The power sector saw merger and acquisition deals worth a combined $174.4 billion globally in 2011, a 16% growth vis-a-vis the previous year, according to a report.
According to PricewaterhouseCoopers' annual review of M&A deals in the global power sector, the total deal value in the power sector was up 16% from $150.5 billion in 2010 at $174.4 billion in 2011.
The number of deals went down to 583 in 2011 from 670 in the preceding year.
The report said deal values were boosted by the strong performance in the US and Asia-Pacific region.
Various reasons have been cited for consolidation in the sector. These included companies looking at gaining a larger presence in growth markets and strong international interest in infrastructure assets.
Deal activity in the Americas saw a surge in 2011, contributing $58 billion to total M&A activity.
Meanwhile, Asia-Pacific bidders were involved in $14.1 billion worth of deals last year. In addition, Asia-Pacific entities accounted for the largest number of deals during the year, with a total of 156 transactions.
"Asia-Pacific buyers and sellers were behind the largest number of deals in 2011. Any softening of European valuations, for example, will further heighten the interest of Asia-Pacific buyers, already helped by exchange rates," the report noted.
In contrast, Europe recorded its lowest share of worldwide power M&A deals in terms of value since PwC started analysing deal-making in the sector in 1999, with the total deal value in Europe plummeting 43% year-on-year to $39.8 billion in 2011 from $70.3 billion in the previous year.

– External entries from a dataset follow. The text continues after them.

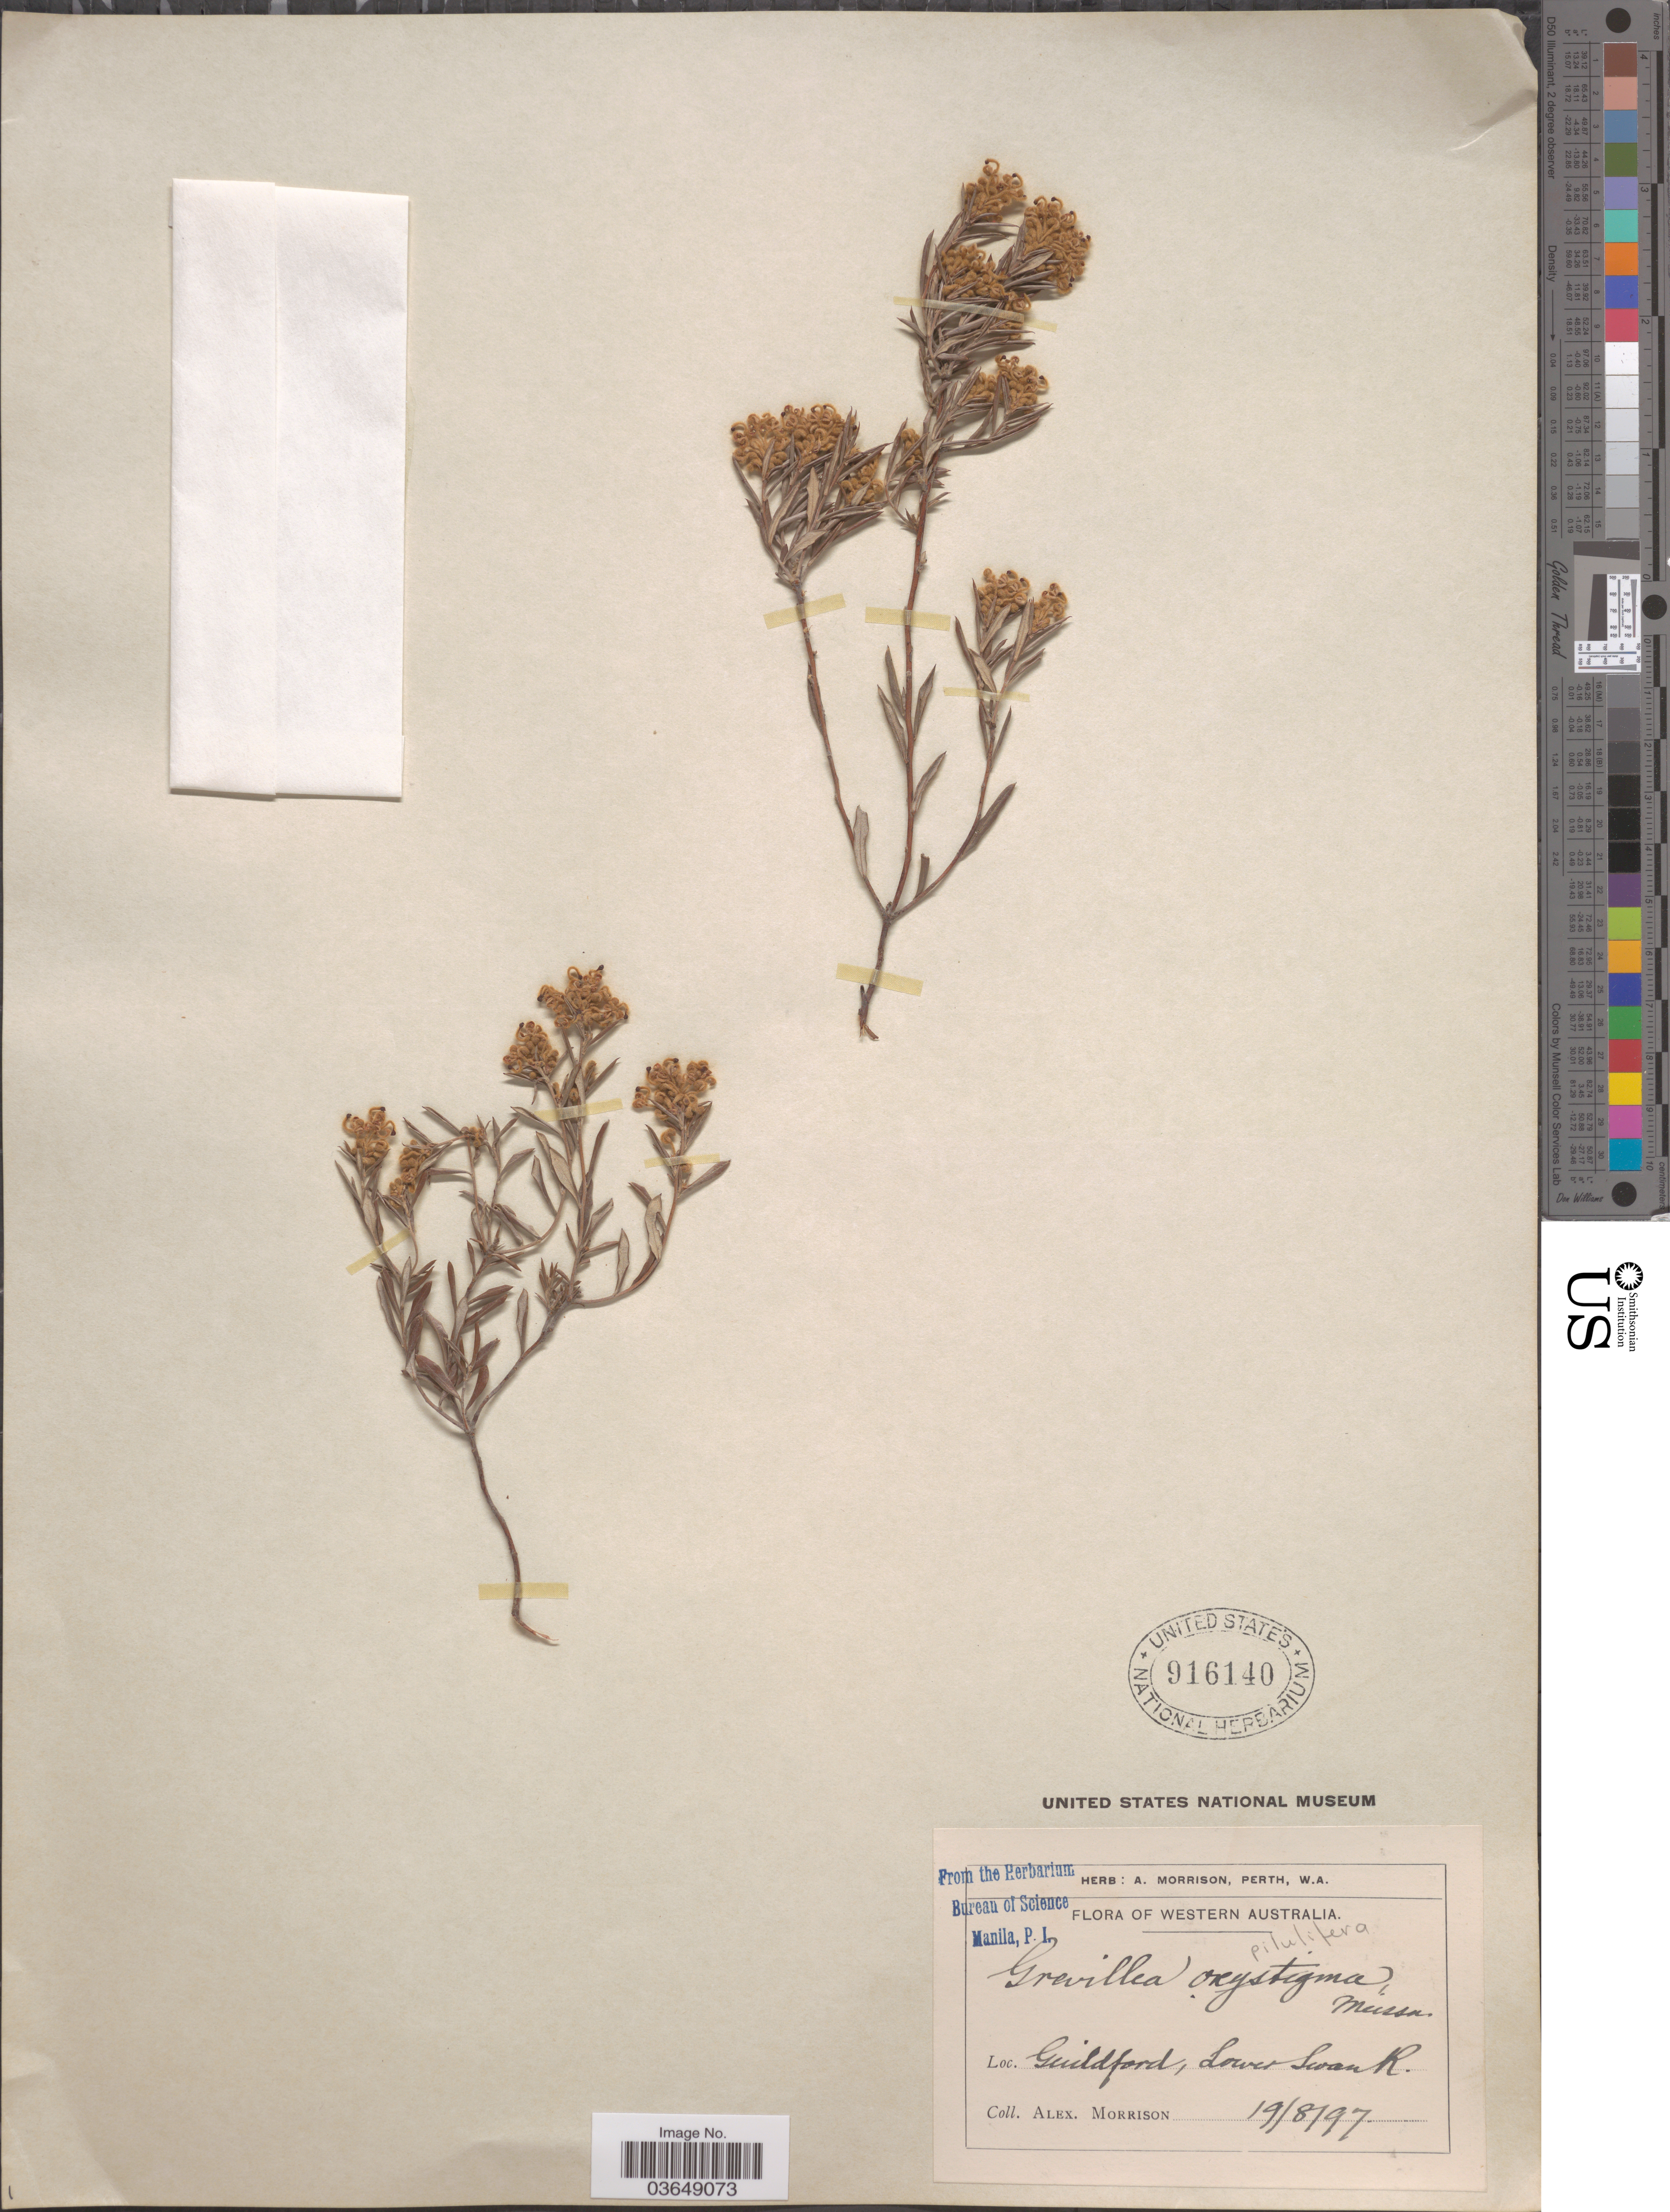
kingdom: Plantae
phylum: Tracheophyta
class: Magnoliopsida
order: Proteales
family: Proteaceae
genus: Grevillea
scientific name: Grevillea pilulifera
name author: (Lindl.) Druce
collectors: A. Morrison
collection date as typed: Transcribed d/m/y: 19/8/97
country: Australia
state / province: Western Australia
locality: Guildford, Lower Swan R.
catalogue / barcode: US 916140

"It's a different M&A world that is less euro-centric. European companies are looking to South America and other growth markets. Asia-Pacific buyers are busy in Europe. The US deal flow is compelling and has further to go if current deals get the regulatory green light," PwC Global Power and utilities leader Manfred Wiegand said.
"There are plenty of reasons to expect deal flow to continue unless the current crisis has a worldwide recessionary effect," he added.
Looking ahead, the report noted, "A mix of divestment, repositioning and market growth imperatives continue to make for potentially buoyant power deal conditions. But a pick-up remains stalled as concerns about the euro zone crisis and economic growth persist."